The Campriano farm is in the hills above Greve in Chianti, the first major town in the Classico zone driving south from Florence. Here the galestro schist is prevalent, and the wines are profound and muscular. The family’s Riserva is produced from an isolated parcel surrounded by bosco, or wilderness. You can smell and taste the wildness when you uncork this beauty, preferably with a well-butchered bistecca on the grill. –Dixon Brooke
Almost all of the growers with whom we work manage “small family farms.” Then there is Podere Campriano in Greve, who prove the statement more literally than just about anyone. This Tuscan family lives in a humble farmhouse atop a small hillside of 2 hectares of Sangiovese vines. This is their organically pampered backyard from which they craft a delicious Chianti Classicos in the stone cellars beneath their home. The Campriano red wines are traditionally made and reflective of the unique terroir of the Alta Greve—dark, galestro schist infused wines with bold fruit and serious depth. The extreme care and focus of the Lapini family and their dedication to organic agriculture impart a unique character and spirit upon their wines.
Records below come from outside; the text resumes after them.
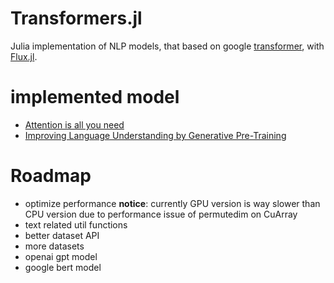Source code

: * Transformers.jl
Julia implementation of NLP models, that based on google [[https://arxiv.org/abs/1706.03762][transformer]], with [[https://github.com/FluxML/Flux.jl][Flux.jl]].

* implemented model
+ [[https://arxiv.org/abs/1706.03762][Attention is all you need]]
+ [[https://s3-us-west-2.amazonaws.com/openai-assets/research-covers/language-unsupervised/language_understanding_paper.pdf][Improving Language Understanding by Generative Pre-Training]]

* Roadmap
+ optimize performance
  *notice*: currently GPU version is way slower than CPU version due to performance issue of permutedim on CuArray
+ text related util functions
+ better dataset API
+ more datasets
+ openai gpt model
+ google bert model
Perhaps no region is tied to Italy’s reputation as a producer of fine wine as much as Tuscany. Since Etruscan times, viticulture has played a prominent role in this idyllic land of rolling hills, and the Tuscan winemaking tradition remains as strong as ever today. With a favorable Mediterranean climate, an undulating topography offering countless altitudes and expositions, and a wealth of poor, well-draining soils, conditions are ideal for crafting high-quality wines. Add to that the rich gastronomical tradition—Tuscany is home to some of the country’s finest game, pastas, salumi, and cheeses—and you have the blueprint for a world-class wine region.
This is Sangiovese territory; in fact, it is arguably the only place in the world where Sangiovese reaches a truly regal expression. In spite of a rocky history with fluctuations in quality, traditionally produced Chianti has reclaimed its status as one of the country’s most reliable, food-friendly reds, while the rapid rise of Brunello di Montalcino shows the grape’s potential for grandiose, opulent reds allying power and finesse. Traditionally-minded growers have stuck to using only indigenous grape varieties and employing techniques like aging in massive wooden casks known as botti, creating wines of terroir that shine at the Tuscan table.
Tuscan wines have had a place in our portfolio since Kermit’s first visit in 1977. While the names of the estates have changed, the spirit of those first unfiltered Chiantis he imported live on through our current selections.
Let the brett nerds retire into protective bubbles, and whenever they thirst for wine it can be passed in to them through a sterile filter. Those of us on the outside can continue to enjoy complex, natural, living wines.